In the closing scene in the book of Acts (28:23-28), as Paul speaks with Jews in Rome, he also cites Isa 6:9-10 (vv. 26-27), similarly, as an explanation for why many of these Jews were unable/unwilling to believe (lit. were “without trust”, v. 24f). The closing words in v. 28, pitting the trusting Gentiles against unbelieving Jews, may seem disturbing to our modern-day sensibilities, but they reflect the historical situation faced by Paul and other missionaries at the time. He deals with the Jew/Gentile problem—i.e. why many Gentiles trust in Jesus while many Jews do not—more comprehensively in his letter to the Romans (esp. chapters 9-11).
What is common in all these passages, in relation to Isa 6:9-13, is the idea that God is specifically acting so that many people do not (and cannot) see or recognize the truth. This seems to go squarely against how we tend to think about God—that he wants everyone to understand and accept the truth, and any failure to do so is our responsibility, not God’s. In balancing the sense of the control human beings have over their own destinies, with the extent to which they are controlled by God (or the deities, in a polytheistic setting), the ancient peoples tended to emphasize God’s ultimate (and sovereign) control, whereas modern (Western) society, by contrast, stresses individual human control and responsibility.
Why does God not want His people to see/understand the truth and turn back to Him (in repentance, etc)? To answer this, we must keep close to the original historical context of Isa 6:9-13. Isaiah’s mission in chap. 6ff is to announce the judgment that is coming on the people of Israel and Judah, in the form, primarily, of the Assyrian military invasion(s). If the people realized the nature of this judgment, and its imminence, they might well repent, and this would prompt YHWH to curtail the just punishment that the people deserved for their sins and crimes.
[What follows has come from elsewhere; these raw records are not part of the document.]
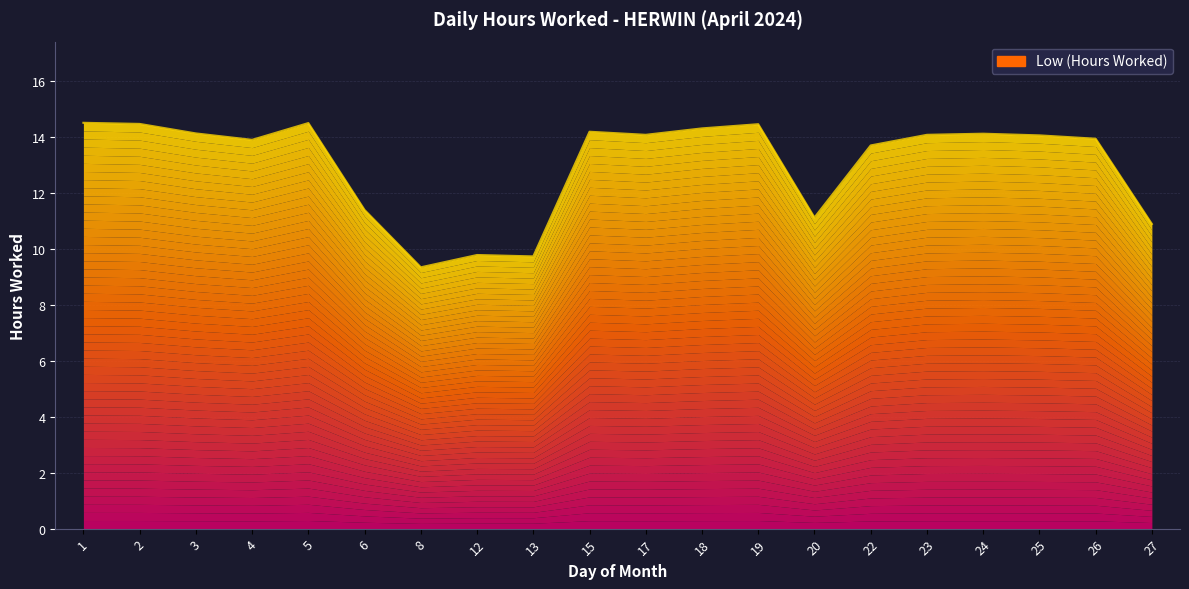

Reading left to right, transcribe all the data shown in this chart.

1=14.5	2=14.5	3=14.1	4=13.9	5=14.5	6=11.4	8=9.3	12=9.8	13=9.7	15=14.2	17=14.1	18=14.3	19=14.5	20=11.1	22=13.7	23=14.1	24=14.1	25=14.1	26=13.9	27=10.9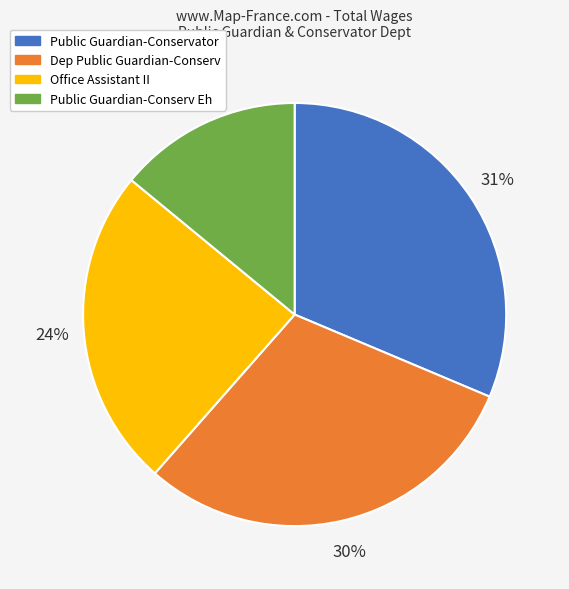

Does Public Guardian-Conservator account for over 50% of the chart?

No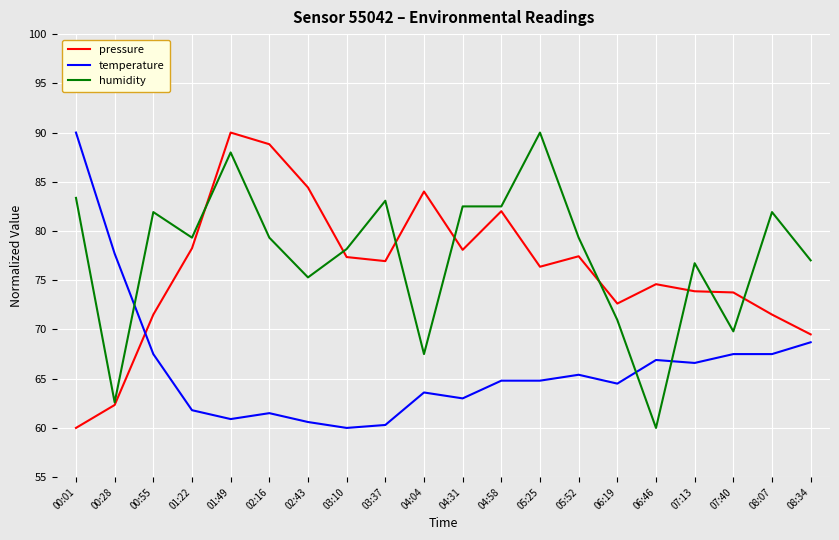

The humidity series shows 69.8 at 07:40. True or false?

True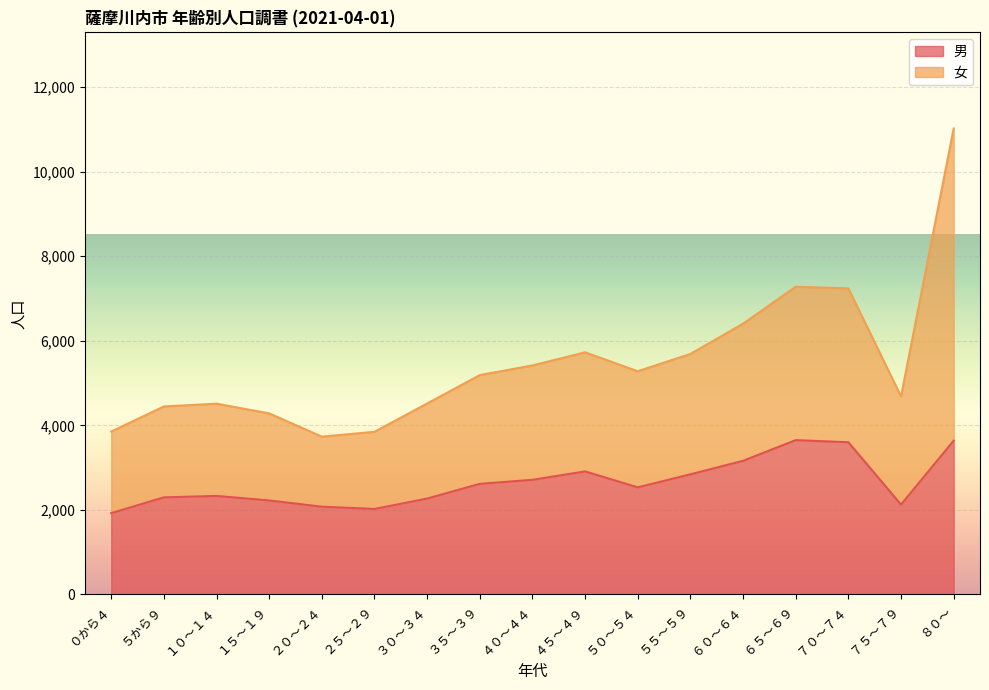

Does the chart display data point markers on the line(s)?

No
Instead, in order for the full punishment to be meted out, and for the judgment to be realized in full, the people are prevented from realizing (or accepting) what is happening to them, until it is too late.
This is comparable in some ways to the hardening of Pharaoh’s heart in the Exodus narratives. By hardening Pharaoh’s heart (Exod 4:21; 7:3; 9:12; 10:1, 20, 27; 11:10; 14:4, 8, 17), God brings about the full punishment upon Egypt, the completion of all the “plagues”, including the last and greatest (death of the firstborn). This, of course, does not remove the guilt or responsibility of Pharaoh—there is a sense in which he hardens his own heart (Exod 8:11, 28; 9:34; cf. also 7:13-14; 8:15; 9:7, 35; Roberts, p. 102 note)—but ultimately it is God (YHWH) who brings this about. The point is that God’s action (here through the prophet Isaiah) allows for the full judgment/punishment of the people to be realized. Only after this punishment has taken effect—through conquest, destruction, and exile—can the restoration of the people occur (v. 13).
References above marked “Roberts” are to J. J. M. Roberts, First Isaiah, Hermeneia Commentary series (Fortress Press: 2015).